■ ASSIGNED TASK:
Exclude the pictures, then repeat the remaining data exactly.

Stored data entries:
——
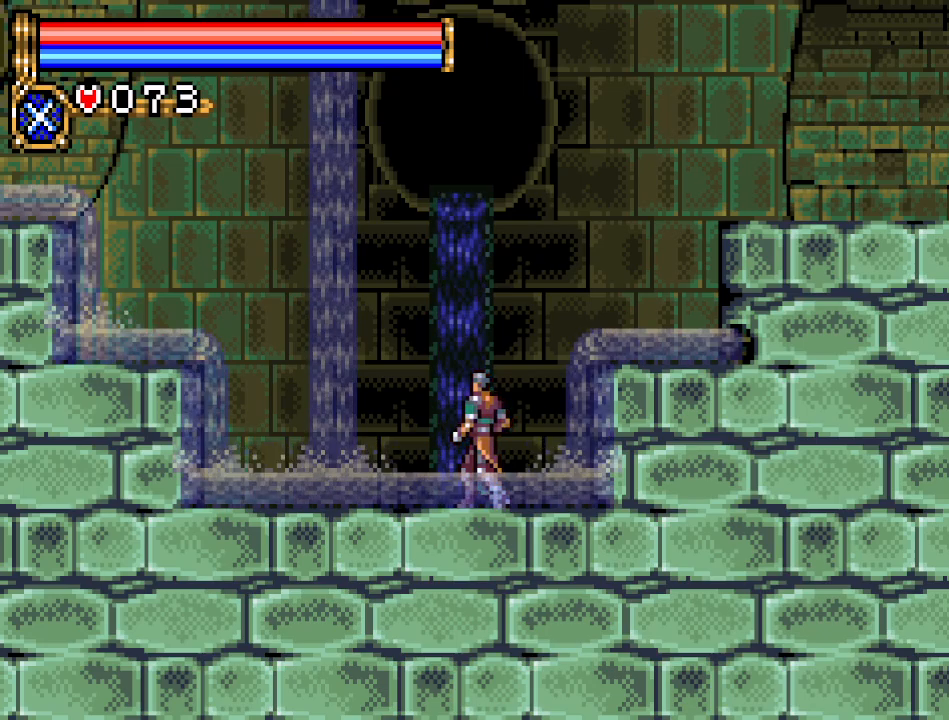
{"buttons": ["DPAD_RIGHT"], "events": [[83, "A", "down"], [367, "A", "up"]]}
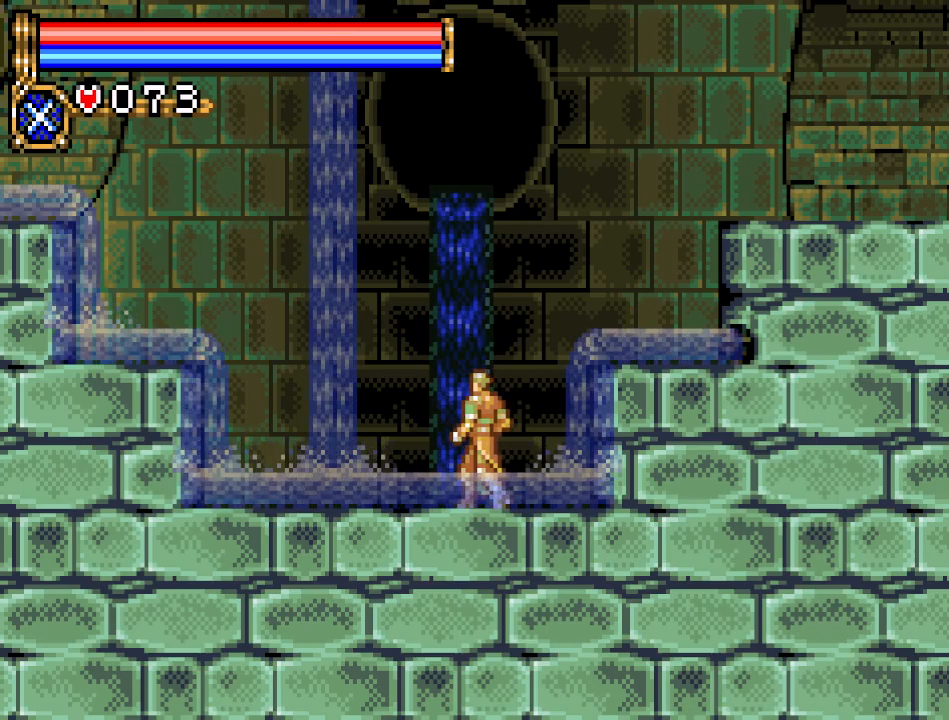
{"buttons": ["DPAD_RIGHT"], "events": [[101, "A", "down"], [384, "A", "up"]]}
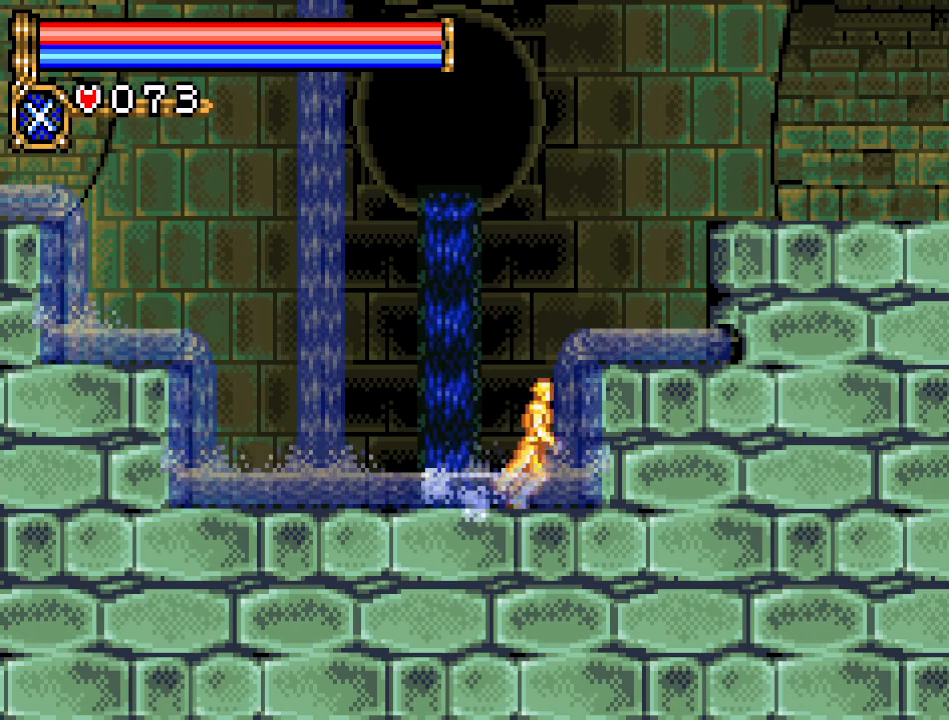
{"buttons": ["A", "DPAD_RIGHT"], "events": [[17, "A", "down"]]}
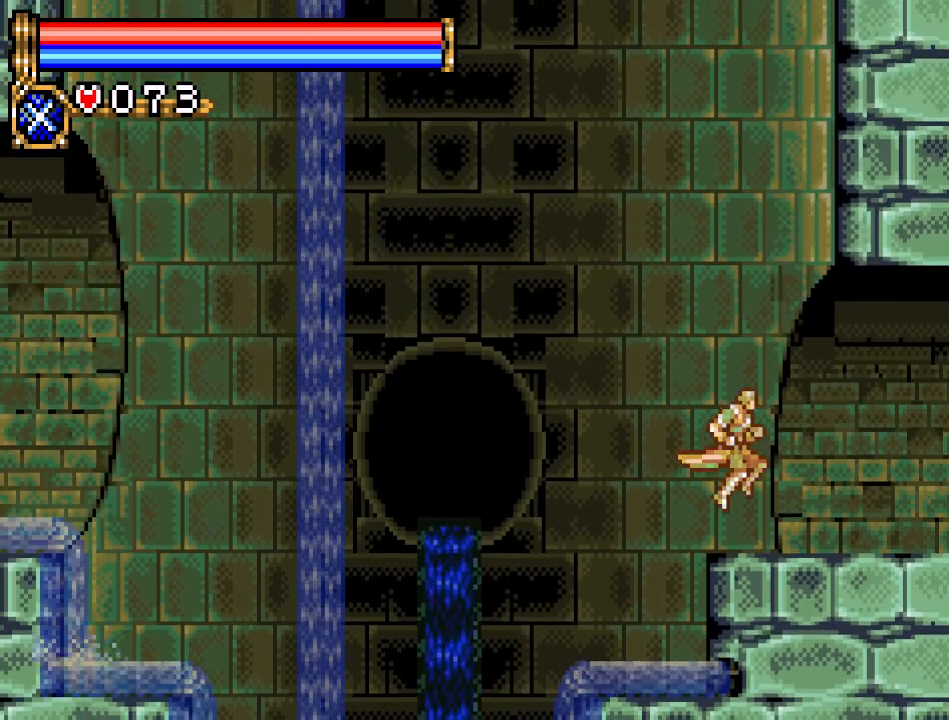
{"buttons": ["DPAD_RIGHT"], "events": [[67, "A", "up"]]}
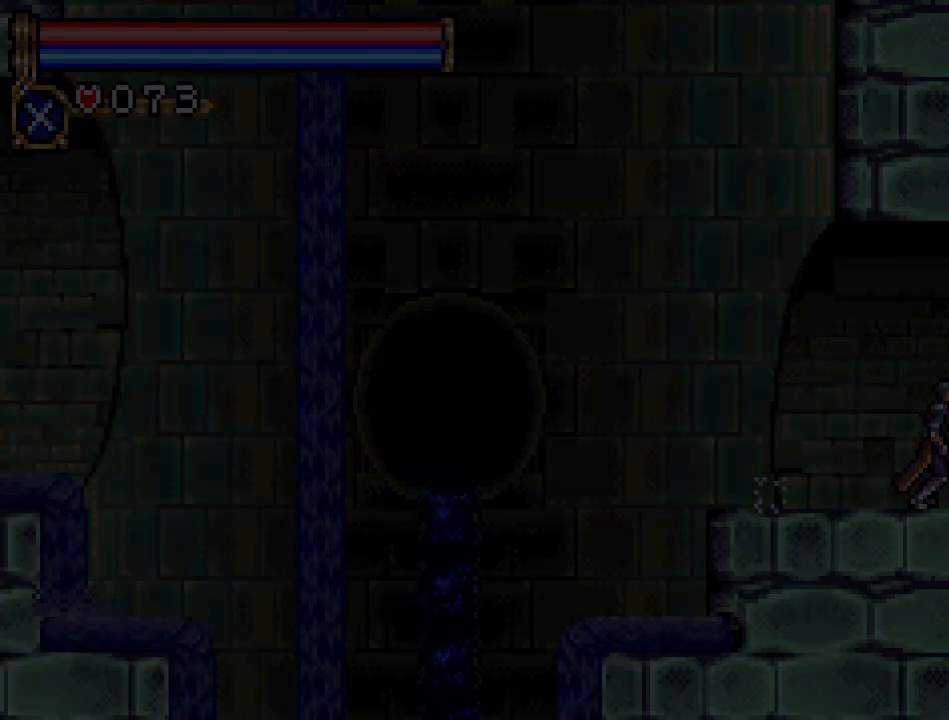
{"buttons": ["DPAD_RIGHT"], "events": []}
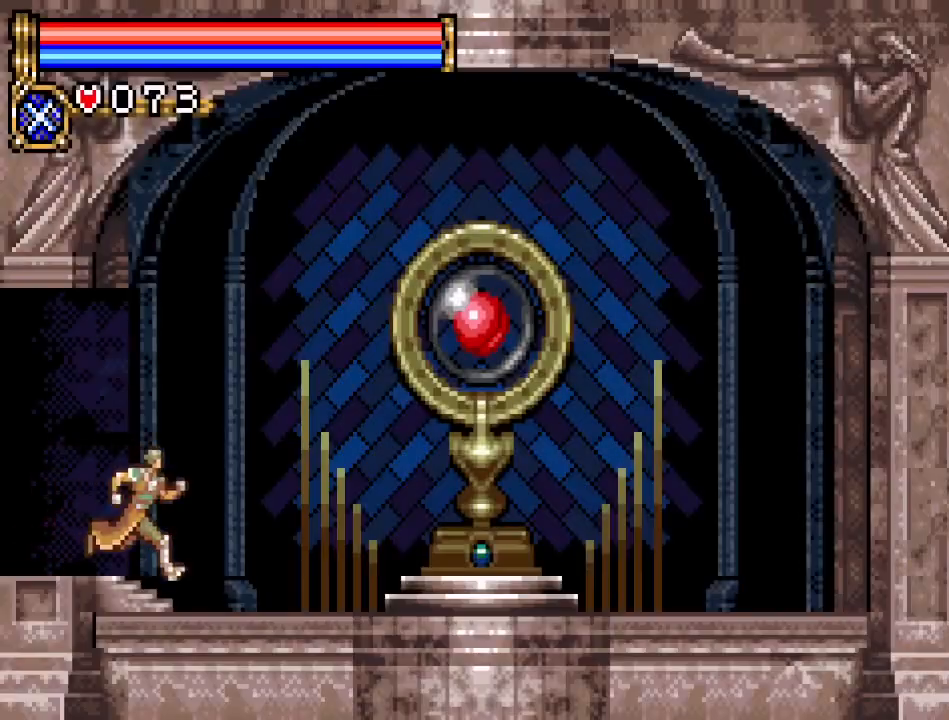
{"buttons": ["DPAD_RIGHT"], "events": []}
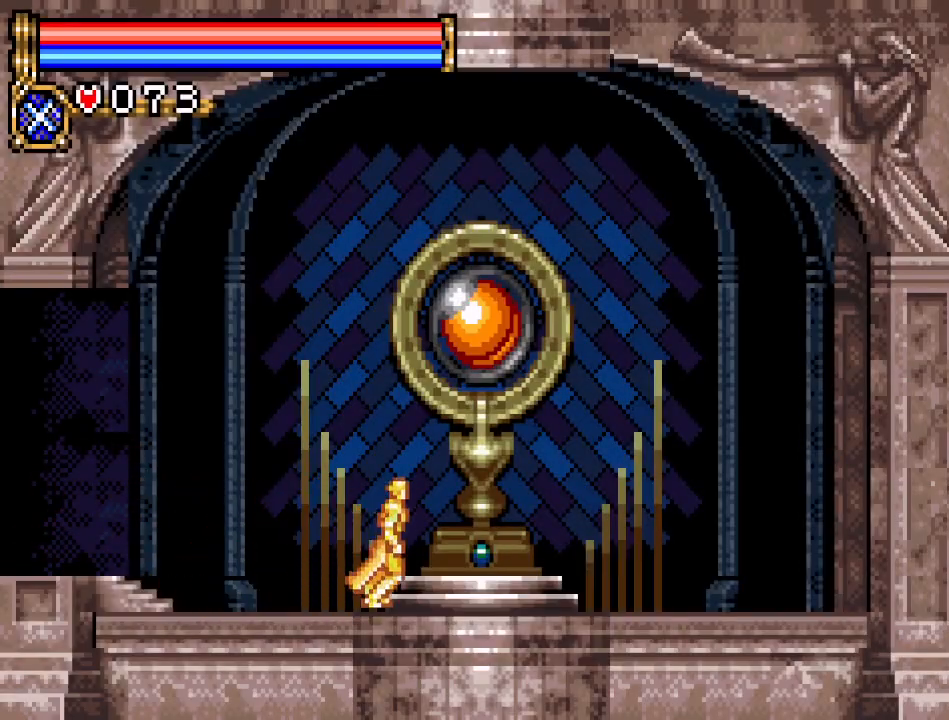
{"buttons": ["START"], "events": [[117, "DPAD_RIGHT", "up"], [484, "START", "down"]]}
——
■ OUTPUT FOR THIS EXERCISE:
{"buttons": ["DPAD_RIGHT"], "events": [[83, "A", "down"], [367, "A", "up"]]}
{"buttons": ["DPAD_RIGHT"], "events": [[101, "A", "down"], [384, "A", "up"]]}
{"buttons": ["A", "DPAD_RIGHT"], "events": [[17, "A", "down"]]}
{"buttons": ["DPAD_RIGHT"], "events": [[67, "A", "up"]]}
{"buttons": ["DPAD_RIGHT"], "events": []}
{"buttons": ["DPAD_RIGHT"], "events": []}
{"buttons": ["START"], "events": [[117, "DPAD_RIGHT", "up"], [484, "START", "down"]]}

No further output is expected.